Autour de Bonaparte, Premier consul, l’opinion était partagée sauf sur la question du maintien du monopole commercial de la colonie avec la métropole. Si une majorité liée au monde des colons penchait en faveur du maintien de l’esclavage là où il n’avait pas été aboli, il y avait aussi des voix discordantes, comme celle du vice-amiral Truguet demeuré favorable à l’abolition. En octobre 1800, par exemple, la brève mission à l’Île de France de Cossigny Palma s’inscrit dans une perspective abolitionniste, ce qui entraîne l’opposition des colons qui envisagent d’en appeler à l’Angleterre, comme autrefois ceux de la Martinique! Selon Claude Wanquet, telle est la raison principale pour laquelle après bien des oscillations et la recherche de nouveaux compromis, Bonaparte, très hésitant, et les hiérarques du régime consulaire, se rallieront au principe du rétablissement de l’esclavage par la loi du 30 floréal an X (20 mai 1802): date infâme s’il en est de notre histoire nationale mais qui est ici recontextualisée excellemment.

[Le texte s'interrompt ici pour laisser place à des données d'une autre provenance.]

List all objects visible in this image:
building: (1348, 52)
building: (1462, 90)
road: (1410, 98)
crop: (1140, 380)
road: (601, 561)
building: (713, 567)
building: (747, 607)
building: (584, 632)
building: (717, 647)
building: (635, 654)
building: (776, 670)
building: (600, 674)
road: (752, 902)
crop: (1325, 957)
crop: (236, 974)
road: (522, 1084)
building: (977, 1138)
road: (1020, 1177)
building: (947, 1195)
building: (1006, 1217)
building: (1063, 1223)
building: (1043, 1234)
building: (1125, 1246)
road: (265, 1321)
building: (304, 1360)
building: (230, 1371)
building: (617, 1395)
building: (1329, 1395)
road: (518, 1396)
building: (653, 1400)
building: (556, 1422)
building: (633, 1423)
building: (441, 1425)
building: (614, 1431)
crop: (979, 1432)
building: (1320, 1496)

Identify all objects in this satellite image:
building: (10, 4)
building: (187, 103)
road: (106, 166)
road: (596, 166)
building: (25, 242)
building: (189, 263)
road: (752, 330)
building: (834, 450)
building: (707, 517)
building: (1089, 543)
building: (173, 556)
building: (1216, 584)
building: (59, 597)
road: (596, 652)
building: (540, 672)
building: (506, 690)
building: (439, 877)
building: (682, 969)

Ces brèves indications ne peuvent rendre compte d’un grand livre, nourri d’érudition mais attentif à la synthèse et à la nuance. Ce regard jeté depuis l’océan Indien sur le débat colonial et les résistances opposées aux décisions abolitionnistes, éclaire par ricochet tout ce que l’on sait de la situation aux Antilles et dans la sphère occidentale. L’auteur se montre toujours mesuré dans ses appréciations sur les responsabilités des uns et des autres, de Dufay à Gouly, de Forfait à Truguet, de Boissy d’Anglas à Bonaparte lui-même. Attentif à discuter tous les points de vue, les plus anciens et les récents, le livre de Claude Wanquet nous aide à penser. Mais ce qui demeure, je dirais «en suspens» au terme de la lecture de ce beau travail, c’est la question de l’interaction entre esclavage et domination coloniale d’une part, abolition et intérêt de la métropole d’autre part. C’est le poids respectif de ces facteurs et la représentation qu’on s’en fit qui a sans doute dessiné la dialectique particulière du destin historique des îles, selon qu’elles étaient situées dans l’Atlantique ou dans l’océan Indien. Toute histoire est concrète, même dans le cas de l’esclavage colonial: celle-ci l’est tout particulièrement.

Claude Mazauric, « La France et la première abolition de l’esclavage (1794-1802) [le cas des colonies orientales, île de France (Maurice) et la Réunion] », Annales historiques de la Révolution française, 317 | 1999, 552-554.